The UK’s largest school exam board is developing gender-specific alternatives to the GCSE, tailor-made for girls and boys, The TES has learned.
The Assessment and Qualifications Alliance (AQA) says it has already had positive feedback from schools about its plans for qualifications designed to play to perceived male and female strengths.
AQA’s new key stage 4 qualifications in English, maths and science could be available for teaching as soon as September 2011 with coursework options for girls and more traditional exams aimed at boys.
But one teaching union has warned that it is “extremely dangerous” for the board - which has the largest GCSE and A-level market share - to fall into “old sexist stereotypes”.
The news is the first indication of the huge implications of the Government’s deregulation of the school exams market.

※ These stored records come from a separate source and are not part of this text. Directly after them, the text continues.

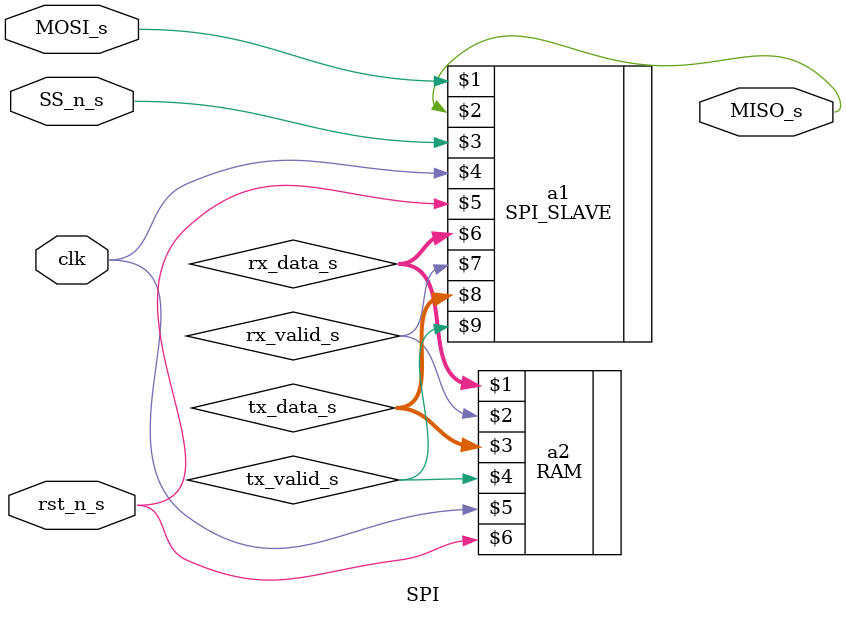
<source format=v>
module SPI (MOSI_s,MISO_s,SS_n_s,clk,rst_n_s);
input MOSI_s,SS_n_s,clk,rst_n_s ;
output MISO_s ;
wire [9:0] rx_data_s ;
wire [7:0] tx_data_s ;
wire  rx_valid_s,tx_valid_s ;
SPI_SLAVE a1(MOSI_s,MISO_s,SS_n_s,clk,rst_n_s,rx_data_s,rx_valid_s,tx_data_s,tx_valid_s) ;
RAM a2(rx_data_s,rx_valid_s,tx_data_s,tx_valid_s,clk,rst_n_s) ;
  
endmodule

</source>
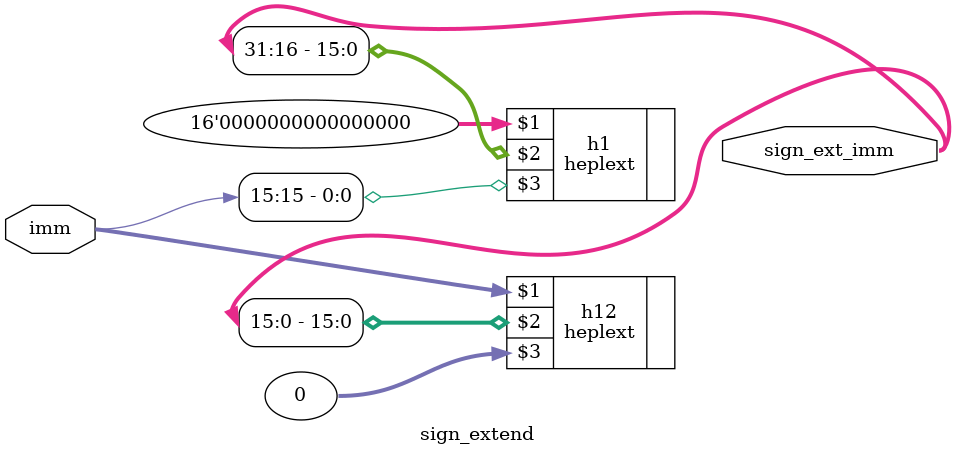
<source format=v>
module sign_extend (
 output  [31:0] sign_ext_imm,
 input [15:0] imm);
 
 
 wire [31:0] a;
 
 
	heplext h1(16'b0,sign_ext_imm[31:16],imm[15]);
  heplext h12(imm[15:0],sign_ext_imm[15:0],0);
 endmodule
</source>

Bill Alexander, AQA’s director of curriculum and assessment, said: “We could offer a route for boys that is very different to a route for girls. Girls tend to perform better with coursework while boys do better with end-of-year exams. So we are pursuing that in science to see if we could have an option in science where we might have a straightforward examination for boys but a possibility of having a coursework option for girls.”

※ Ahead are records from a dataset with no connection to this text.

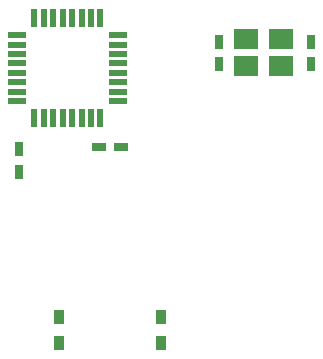
<source format=gbr>
G04 #@! TF.GenerationSoftware,KiCad,Pcbnew,5.0.0-rc2+dfsg1-3*
G04 #@! TF.CreationDate,2018-08-01T13:56:14+02:00*
G04 #@! TF.ProjectId,reform-trackball,7265666F726D2D747261636B62616C6C,rev?*
G04 #@! TF.SameCoordinates,Original*
G04 #@! TF.FileFunction,Paste,Top*
G04 #@! TF.FilePolarity,Positive*
%FSLAX46Y46*%
G04 Gerber Fmt 4.6, Leading zero omitted, Abs format (unit mm)*
G04 Created by KiCad (PCBNEW 5.0.0-rc2+dfsg1-3) date Wed Aug  1 13:56:14 2018*
%MOMM*%
%LPD*%
G01*
G04 APERTURE LIST*
%ADD10R,0.750000X1.200000*%
%ADD11R,1.200000X0.750000*%
%ADD12R,2.100000X1.800000*%
%ADD13R,0.900000X1.200000*%
%ADD14R,1.600000X0.550000*%
%ADD15R,0.550000X1.600000*%
G04 APERTURE END LIST*
D10*
G04 #@! TO.C,C1*
X116200000Y-95450000D03*
X116200000Y-93550000D03*
G04 #@! TD*
G04 #@! TO.C,C2*
X124000000Y-93550000D03*
X124000000Y-95450000D03*
G04 #@! TD*
D11*
G04 #@! TO.C,C3*
X106050000Y-102500000D03*
X107950000Y-102500000D03*
G04 #@! TD*
D10*
G04 #@! TO.C,C4*
X99300000Y-104550000D03*
X99300000Y-102650000D03*
G04 #@! TD*
D12*
G04 #@! TO.C,Y1*
X118550000Y-93350000D03*
X121450000Y-93350000D03*
X121450000Y-95650000D03*
X118550000Y-95650000D03*
G04 #@! TD*
D13*
G04 #@! TO.C,R1*
X111300000Y-119100000D03*
X111300000Y-116900000D03*
G04 #@! TD*
G04 #@! TO.C,R2*
X102700000Y-116900000D03*
X102700000Y-119100000D03*
G04 #@! TD*
D14*
G04 #@! TO.C,U1*
X107650000Y-98600000D03*
X107650000Y-97800000D03*
X107650000Y-97000000D03*
X107650000Y-96200000D03*
X107650000Y-95400000D03*
X107650000Y-94600000D03*
X107650000Y-93800000D03*
X107650000Y-93000000D03*
D15*
X106200000Y-91550000D03*
X105400000Y-91550000D03*
X104600000Y-91550000D03*
X103800000Y-91550000D03*
X103000000Y-91550000D03*
X102200000Y-91550000D03*
X101400000Y-91550000D03*
X100600000Y-91550000D03*
D14*
X99150000Y-93000000D03*
X99150000Y-93800000D03*
X99150000Y-94600000D03*
X99150000Y-95400000D03*
X99150000Y-96200000D03*
X99150000Y-97000000D03*
X99150000Y-97800000D03*
X99150000Y-98600000D03*
D15*
X100600000Y-100050000D03*
X101400000Y-100050000D03*
X102200000Y-100050000D03*
X103000000Y-100050000D03*
X103800000Y-100050000D03*
X104600000Y-100050000D03*
X105400000Y-100050000D03*
X106200000Y-100050000D03*
G04 #@! TD*
M02*

</source>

Pundits have predicted that the removal of coursework from nearly all new- style GCSEs this year will end the 20-year trend of girls outperforming boys.

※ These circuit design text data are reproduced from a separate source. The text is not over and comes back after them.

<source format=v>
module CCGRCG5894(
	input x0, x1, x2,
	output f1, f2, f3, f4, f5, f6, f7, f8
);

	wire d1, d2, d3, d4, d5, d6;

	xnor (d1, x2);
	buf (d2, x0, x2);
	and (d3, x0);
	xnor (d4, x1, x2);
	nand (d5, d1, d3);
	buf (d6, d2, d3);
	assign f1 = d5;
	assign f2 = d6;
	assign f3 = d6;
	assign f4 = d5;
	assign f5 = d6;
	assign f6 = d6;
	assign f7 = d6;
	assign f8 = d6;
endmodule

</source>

AQA’s idea is also a response to the IGCSEs offered by the other two big exam boards. This month the Government said state schools would be able to start teaching for O level-style IGCSEs in all subjects from September.
Mr Alexander said: “We are looking to do something different where there is a need in the market.
“The current GCSE criteria don’t allow coursework, but if we have now got flexibility and freedom to develop alternative products then that is what we will want to use our expertise to produce.”
His experience as a deputy head and then head in two all-girls secondaries in Berkshire had shown that “girls performed much better in coursework than boys did”, he said.
Mr Alexander said AQA would be “foolish not to” talk to schools and teachers about its proposed new exams in terms of gender differences.
He said the board had begun consulting schools three to fours months ago and they had told AQA to: “Take it forward, pursue it and let’s see the kind of things you would be offering.”
New style GCSEs currently being introduced have seen coursework largely replaced by controlled assessment, which sees pupils complete extended pieces of work under exam conditions.
Coursework was dropped from GCSE maths last year, immediately prompting boys to surge ahead of girls in the subject for the first time in more than a decade.
Mr Alexander said there was no question of AQA attempting to restrict schools over the qualifications they could enter boys and girls for.
“The important thing here is choice and the important issue is to leave those decisions to professionals,” he said.
John Bangs, NUT head of education said: “It is extremely dangerous to get into gender stereotyping. There are lots of boys who like the investigative element of coursework as well.
“The exams system is fragmenting with class stereotyping for vocational qualifications and now this. The mind boggles as to where it will go next.”